**Task requirements**. Only the text belongs in the copy: repeat each record exactly, without pictures.

**Provided data**.
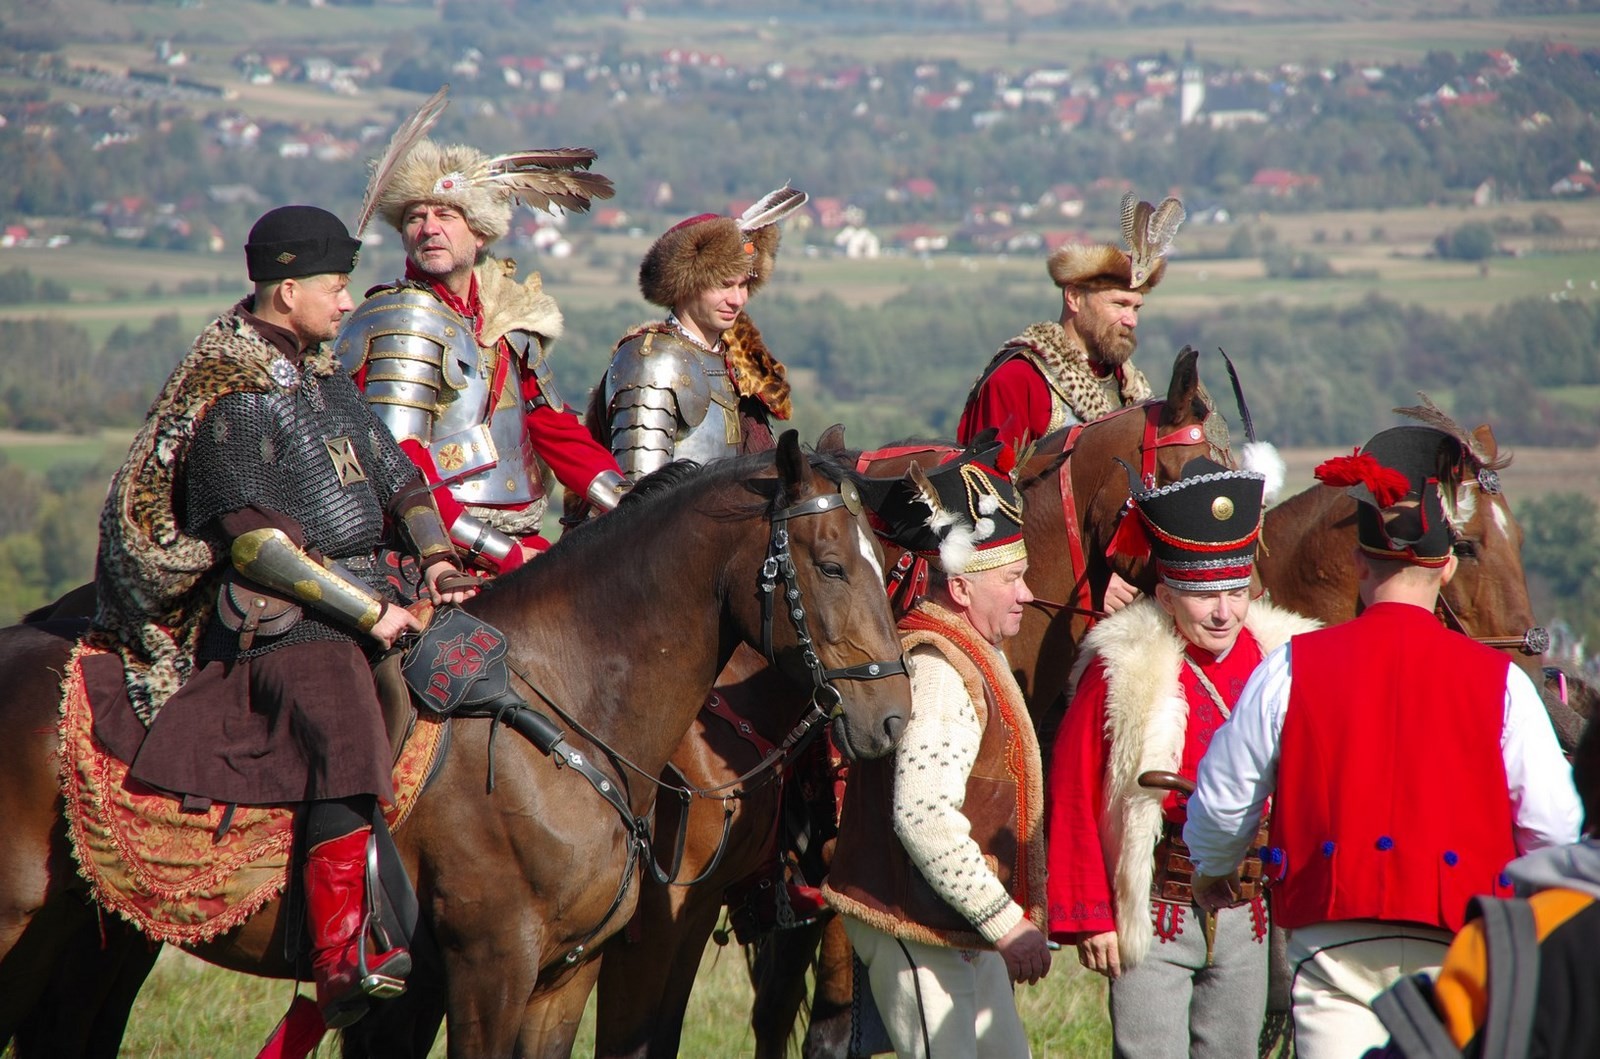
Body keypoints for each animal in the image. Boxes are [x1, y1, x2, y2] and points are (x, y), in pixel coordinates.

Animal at [0, 435, 915, 1059]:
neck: (562, 710)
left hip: (101, 939)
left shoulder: (564, 976)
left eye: (884, 561)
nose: (893, 717)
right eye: (831, 565)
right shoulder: (493, 970)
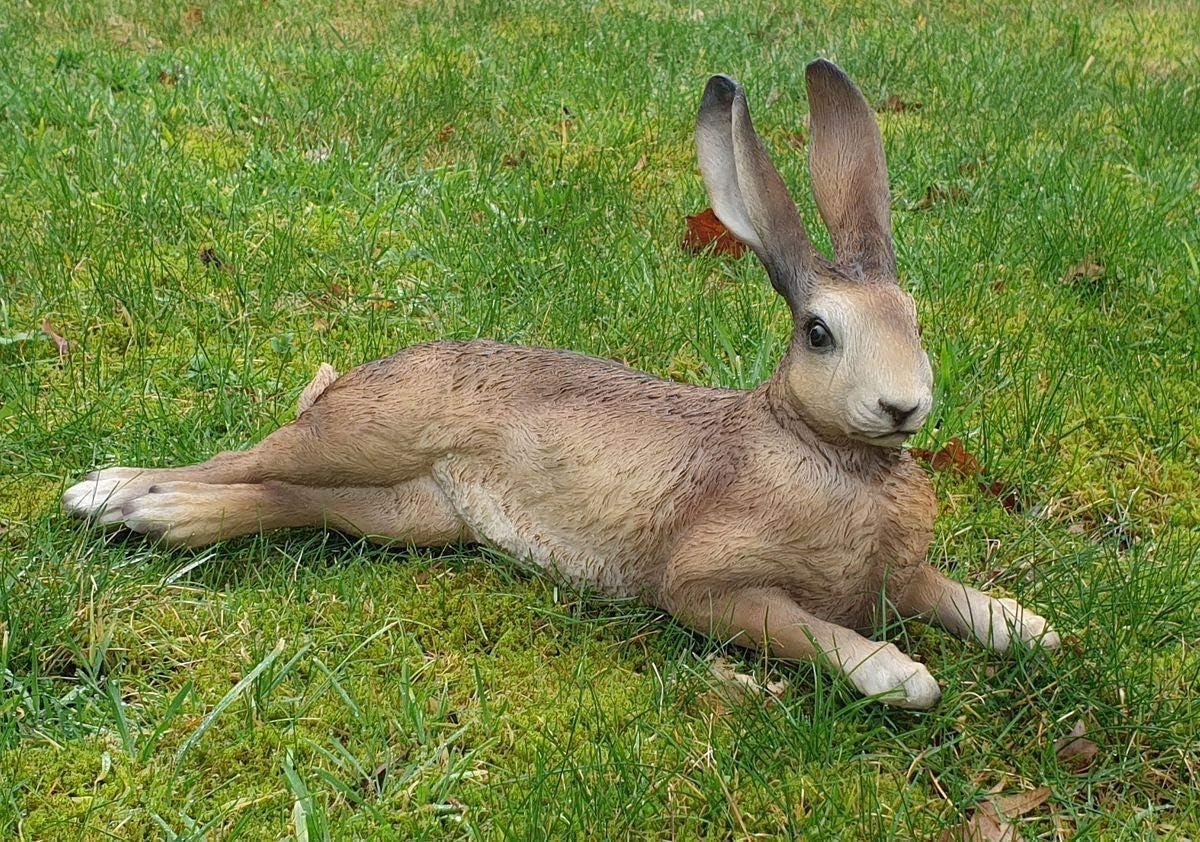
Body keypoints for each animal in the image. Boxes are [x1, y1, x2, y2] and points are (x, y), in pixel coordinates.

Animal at [62, 59, 1059, 709]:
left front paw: (1030, 629)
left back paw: (161, 517)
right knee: (246, 457)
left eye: (917, 320)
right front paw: (901, 674)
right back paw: (115, 496)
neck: (821, 450)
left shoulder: (903, 575)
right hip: (367, 432)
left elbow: (949, 594)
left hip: (409, 512)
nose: (904, 407)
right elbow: (805, 630)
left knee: (291, 500)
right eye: (820, 333)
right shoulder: (707, 584)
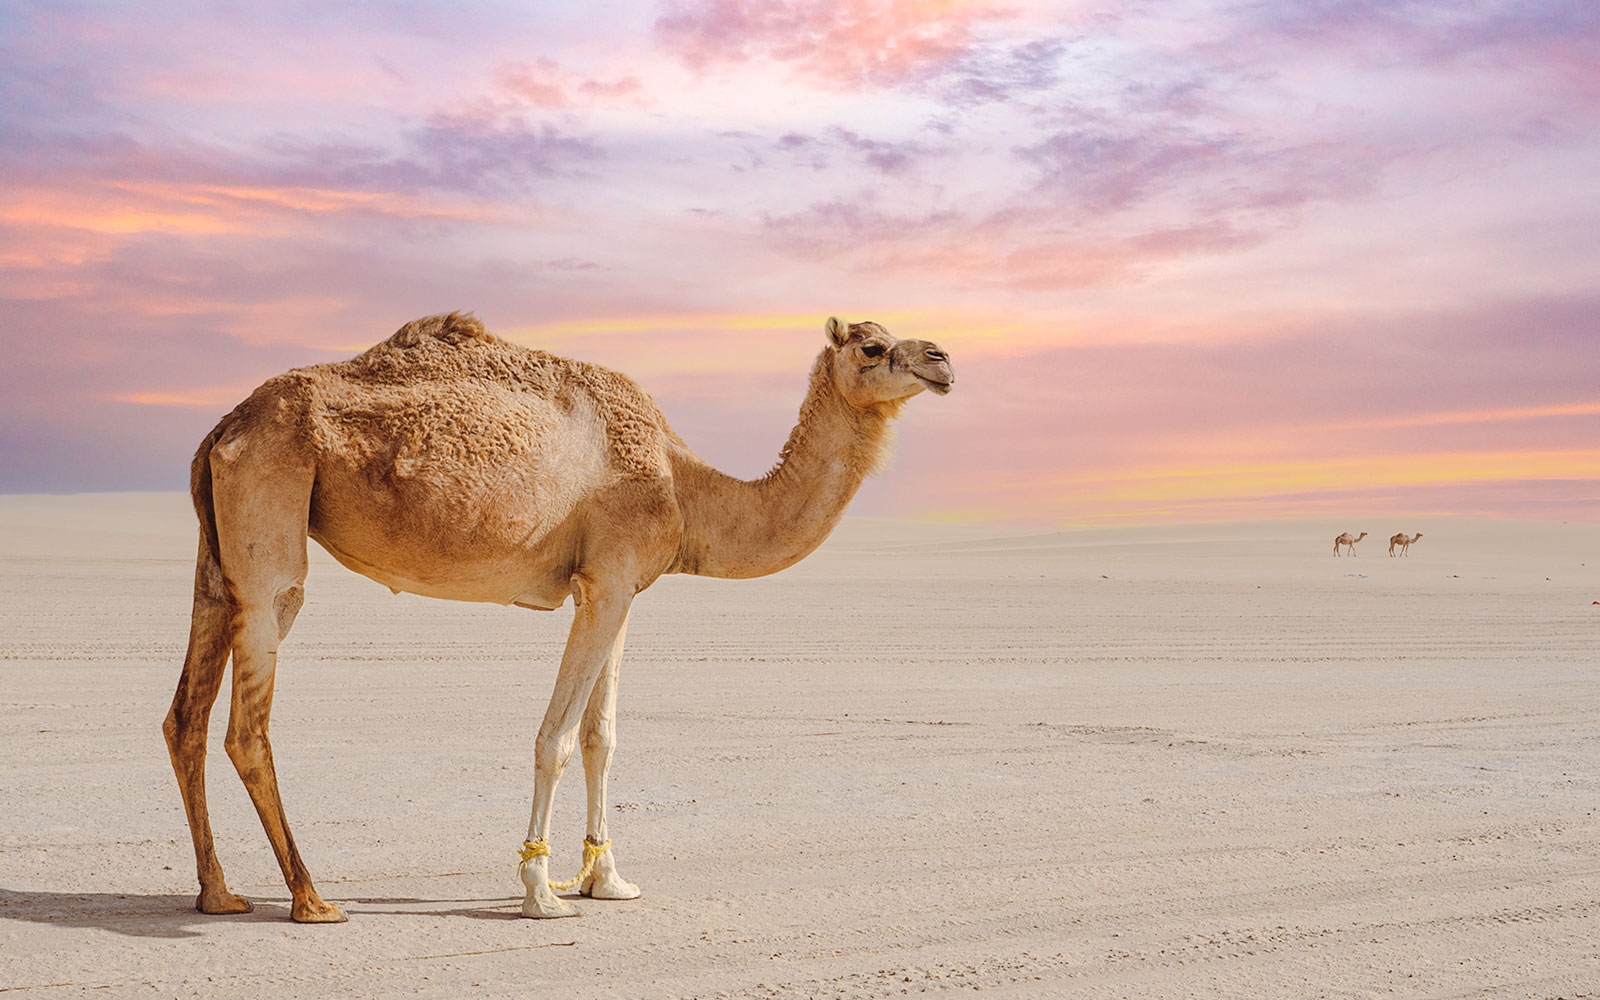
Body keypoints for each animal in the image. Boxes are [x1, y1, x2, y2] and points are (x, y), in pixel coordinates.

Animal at [162, 313, 953, 923]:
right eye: (871, 347)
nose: (942, 359)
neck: (685, 486)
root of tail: (224, 426)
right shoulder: (608, 578)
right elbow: (558, 739)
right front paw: (541, 892)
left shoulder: (615, 587)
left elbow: (603, 737)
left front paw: (607, 880)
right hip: (273, 508)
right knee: (250, 714)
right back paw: (312, 898)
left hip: (217, 550)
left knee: (186, 714)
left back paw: (219, 893)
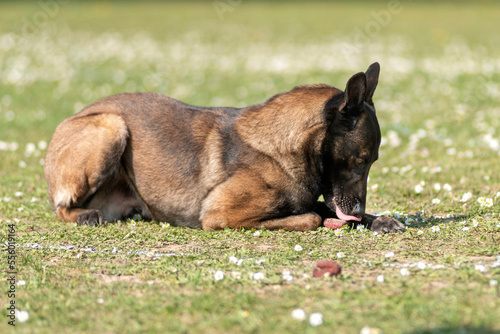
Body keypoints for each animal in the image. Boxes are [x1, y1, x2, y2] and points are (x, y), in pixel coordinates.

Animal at [45, 63, 406, 235]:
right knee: (63, 207)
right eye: (360, 160)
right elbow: (311, 218)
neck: (283, 150)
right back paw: (84, 215)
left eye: (373, 161)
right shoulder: (221, 214)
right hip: (111, 126)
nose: (357, 210)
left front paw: (378, 220)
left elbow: (321, 209)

**Reply**.
Body keypoints for each animal in the image. Boxes are [x1, y1, x2, y2] and points are (x, y), in pixel coordinates.

Animal at [0, 435, 915, 1059]:
neck: (562, 710)
left hip: (101, 939)
left shoulder: (564, 976)
left eye: (884, 561)
nose: (893, 717)
right eye: (831, 565)
right shoulder: (493, 970)
Body keypoints for each animal in the image. Boxes are [x1, y1, x2, y2] and points are (x, y), in pixel coordinates.

Animal at [62, 59, 1059, 709]:
left front paw: (1030, 629)
left back paw: (161, 517)
right knee: (246, 457)
left eye: (917, 320)
right front paw: (901, 674)
right back paw: (115, 496)
neck: (821, 450)
left shoulder: (903, 575)
right hip: (367, 432)
left elbow: (949, 594)
left hip: (409, 512)
nose: (904, 407)
right elbow: (805, 630)
left knee: (291, 500)
right eye: (820, 333)
right shoulder: (707, 584)
Body keypoints for each animal in the image. Boxes are [x1, y1, x2, y2] and points are (x, y), in pixel coordinates.

Animal at [162, 313, 953, 923]:
right eye: (871, 347)
nose: (942, 359)
neck: (685, 486)
root of tail: (224, 426)
right shoulder: (608, 578)
right elbow: (558, 739)
right front paw: (541, 892)
left shoulder: (615, 587)
left elbow: (603, 737)
left front paw: (607, 880)
right hip: (273, 508)
right knee: (250, 714)
right back paw: (312, 898)
left hip: (217, 550)
left knee: (186, 714)
left back paw: (219, 893)
Body keypoints for each animal in the image. Boxes are [x1, y1, x2, y2] and points are (x, y), in pixel coordinates.

Animal at [45, 63, 406, 235]:
right knee: (63, 207)
right eye: (360, 160)
right elbow: (311, 218)
neck: (283, 150)
right back paw: (84, 215)
left eye: (373, 161)
right shoulder: (221, 214)
right hip: (111, 126)
nose: (357, 210)
left front paw: (378, 220)
left elbow: (321, 209)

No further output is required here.